Ces trois extraits illustrent bien la désolation matérielle des Chefferies en la mettant en contraste avec les vestiges plus raffinés de la civilisation disparue. La « salle haute et large », synonyme de puissance, fait donc face au verre grossier des fenêtres tandis que les « blocs de béton brisés» jurent « atrocement» avec la finesse du carrelage ancien. L’écart est tout aussi marqué entre l’ornementation sophistiquée de la fontaine antique et la rusticité des jouets qui s’y retrouvent. Ces antithèses ont pour effet de mettre en relief l’état de pauvreté dans lequel évoluent les communautés de l’ère des Chefferies. De plus, l’insertion, dans ces passages, d’artefacts témoignant de la grandeur de l’ancienne civilisation constitue un rappel de ce qui a été perdu. Étant donné qu’il est possible de considérer que l’action du Silence de la Cité représente un futur fictif de notre société actuelle, l’accent mis sur la déchéance tient lieu d’avertissement en suggérant l’éventualité de conséquences négatives associées à notre mode de vie. D’ailleurs, certains éléments de ce mode de vie sont clairement ciblés:   » Grand-Père aussi, Desprats, lui a expliqué, souvent. Les accidents nucléaires accumulés, les pollutions, les petites guerres partout, et trop de gens, et juste assez à manger, et la Terre elle-même qui se fâche, les tremblements de terre, les volcans réveillés, les climats qui changent, les famines, les épidémies et enfin les grandes marées, qui ont changé l’aspect des continents. (SC, p. 36)   » .
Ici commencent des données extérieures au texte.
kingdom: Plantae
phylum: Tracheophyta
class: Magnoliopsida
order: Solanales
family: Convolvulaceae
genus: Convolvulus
Ici, ce sont des dangers potentiels d’une expansion sans bornes de l’espèce humaine et de sa consommation excessive, épuisant les ressources naturelles, qu’il est question. D’ailleurs, certains des mots mis en italique dans le texte original font référence à des effets déjà connus de la surconsommation ainsi que de la surproduction industrielle qui l’accompagne, tels que la pollution, les changements climatiques qu’elle entraîne et la hausse du niveau des océans qui en résultent. De plus, les accidents nucléaires ainsi que les guerres dont il est question sont aussi des problèmes connus de la société d’aujourd’hui. Cette accentuation est donc un moyen de mettre en relief les composantes de la situation actuelle qui pourraient bien, dans l’un des avenirs possibles, dégénérer, si les actions adéquates ne sont pas posées. De plus, dans le Silence de la Cité, les contrecoups de la détérioration massive de l’environnement ne se limitent pas à l’aspect physique de la vie. La précarité des conditions de vie, en monopolisant les forces et l’attention des individus, n’est pas sans faire obstacle à leur investissement dans un processus de changement social long et complexe en vue d’améliorer leur sort. Ainsi, les habitants des Chefferies subissent les conséquences de la tyrannie des chefs de guerre sans broncher, tandis que les femmes n’osent s’élever contre l’hégémonie masculine.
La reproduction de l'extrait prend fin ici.